Monday, April 16, 2012

Reinventing the Wheel

Our new microwave arrived, but we still can't use it. In Brazil, appliances come in two voltages, 110/127 and 220. I bought the right voltage, so that wasn't the problem.

No, the problem is that we have no plug-ins or adapters in the house that will house the electrical plug. It's yet ANOTHER model, a 20A, one with fat and chunky prongs that refuse to cooperate with the myriad of adapters we've already purchased, as well as the BRAND-NEW plug-ins I had the handyman install all over the house. See?

I checked the description of the product online, and nowhere does it mention this little twisty problem.

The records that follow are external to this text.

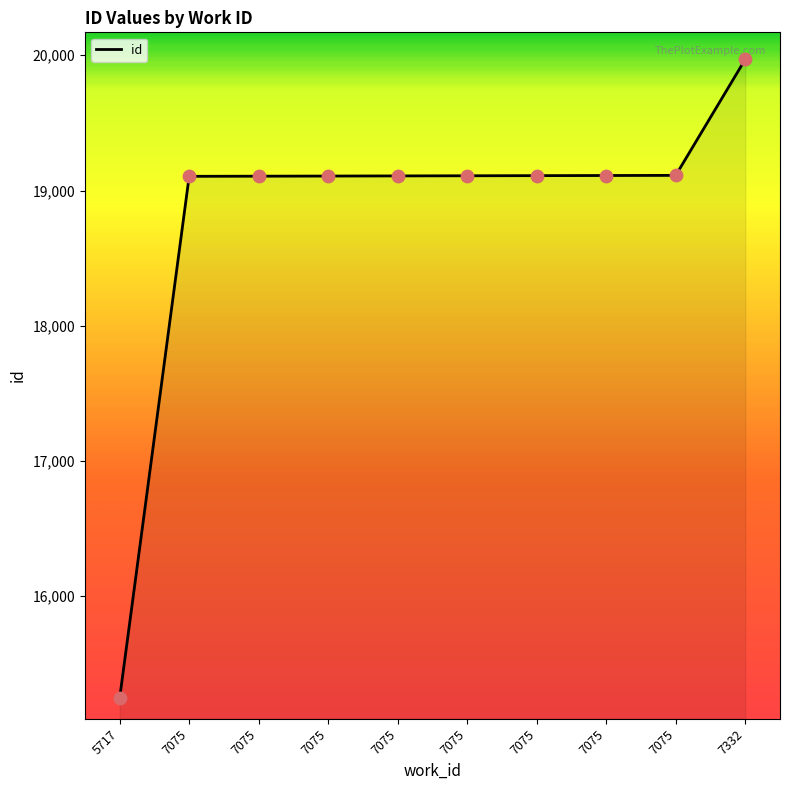

What is the change in value from 7075 to 7075?

+1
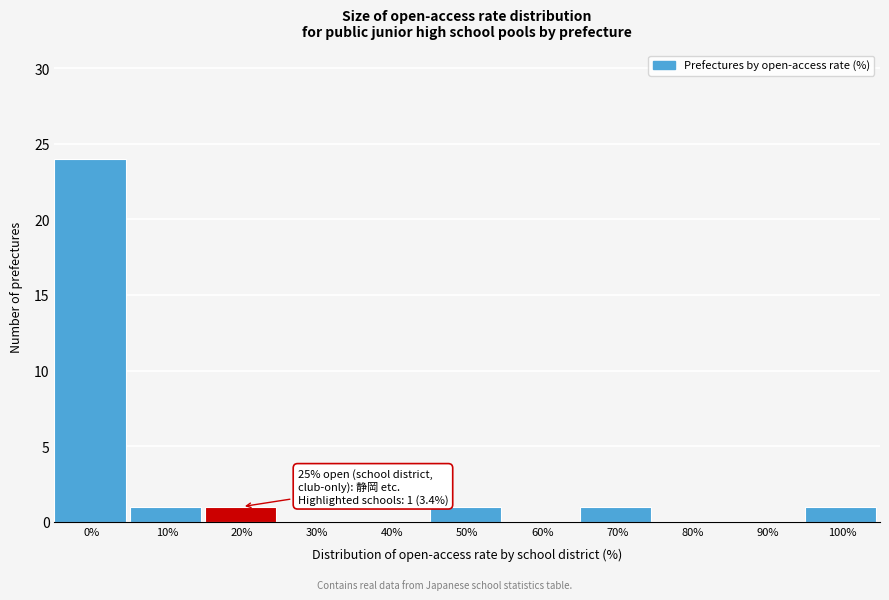

Reading left to right, transcribe all the data shown in this chart.

0%=24	10%=1	20%=1	30%=0	40%=0	50%=1	60%=0	70%=1	80%=0	90%=0	100%=1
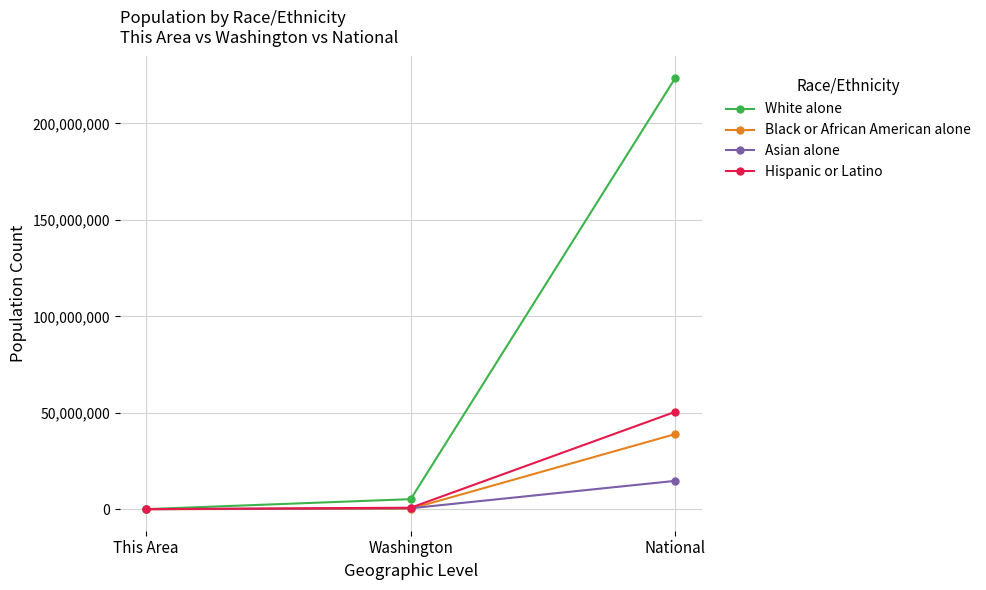

Which series changed the most between Washington and National?

White alone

Apparently, the fact that it is a microwave should be self-evident that it needs a special outlet, at least if I'm to understand the men at the hardware store. Also, for this kind of plug, NO ONE MAKES ADAPTERS. That's right. You'll have to change the outlet instead.

It seems Brazil has, yet again, managed to put their own unique slant on things, reinventing the wheel to such a degree that it ceases to function. And somewhere, someone is patting themselves on the back for being a brilliant engineer of electrical plugs.

Granted, I have little experience with electricity, but it seems to me that if you have 2 voltages, you should have at most, two different kinds of plugs. I don't understand this idea that "oh a microwave or a hair dryer, they use a lot of electricity, so they use a special plug" when they're on the same voltage as a toaster or a fan. How does the plug style have anything to do with the amount of electricity that the appliance pulls? Am I missing something here?

When I first moved to Brazil, I was impressed by the undiscriminatory electrical plug-ins. Featuring slots for both a round and a flat prong, one only needed an adapter for three-prong plugs. It was smart, efficient and reliable. And then someone decided to make things...better.

There are at least seven different styles of electrical plugs in use in Brazil; new products are supposed to be sold with the new model plugs, but that doesn't mean they can't sell old stock. We have a variety of options on appliances in this house, as you will see.

Exhibits one and two contain two plugs, either flat or round, equally sized. They fit into these old outlets without issue:

Exhibit three, mostly on American appliances, has two flat plugs, one fatter than the other, which will work in these outlets (or must have an adapter):

Exhibit four is the microwave, seen at the beginning of the post, with three round plugs set closely together and fat. No adapter available.

Exhibit five is the old-style of two thin round plugs with a thicker center grounding plug almost in a straight line with the other two, seen in the white double adapter.

Exhibit six? The traditional American-style three prong (two flat, one round) plug.

And exhibit seven, with three thin round plugs, the grounding plug slightly offset, supposedly the new standard (ha!):


The solution at the hardware store for a while was to simply saw off the grounding plug when no one was making adapters for the new models. I thought that was less than safe, so we hunted throughout the city until we found adapters that would work for our particular products. But for this particular 20 A plug, for which adapters apparently aren't made, I'll have to install a new outlet. Joy.


I promise not to electrocute myself and ask the porteiro for assistance.

Brazilian engineering is stunning, is it not?

1 comment:

Anonymous said...

Your brother installed a different dryer for me while we were gone. The plug on the new (used) dryer didn't fit the existing outlet. However, it's an easy fix to swap out the cords ... just annoying. Your situation sounds much worse. I remember all those plugs !!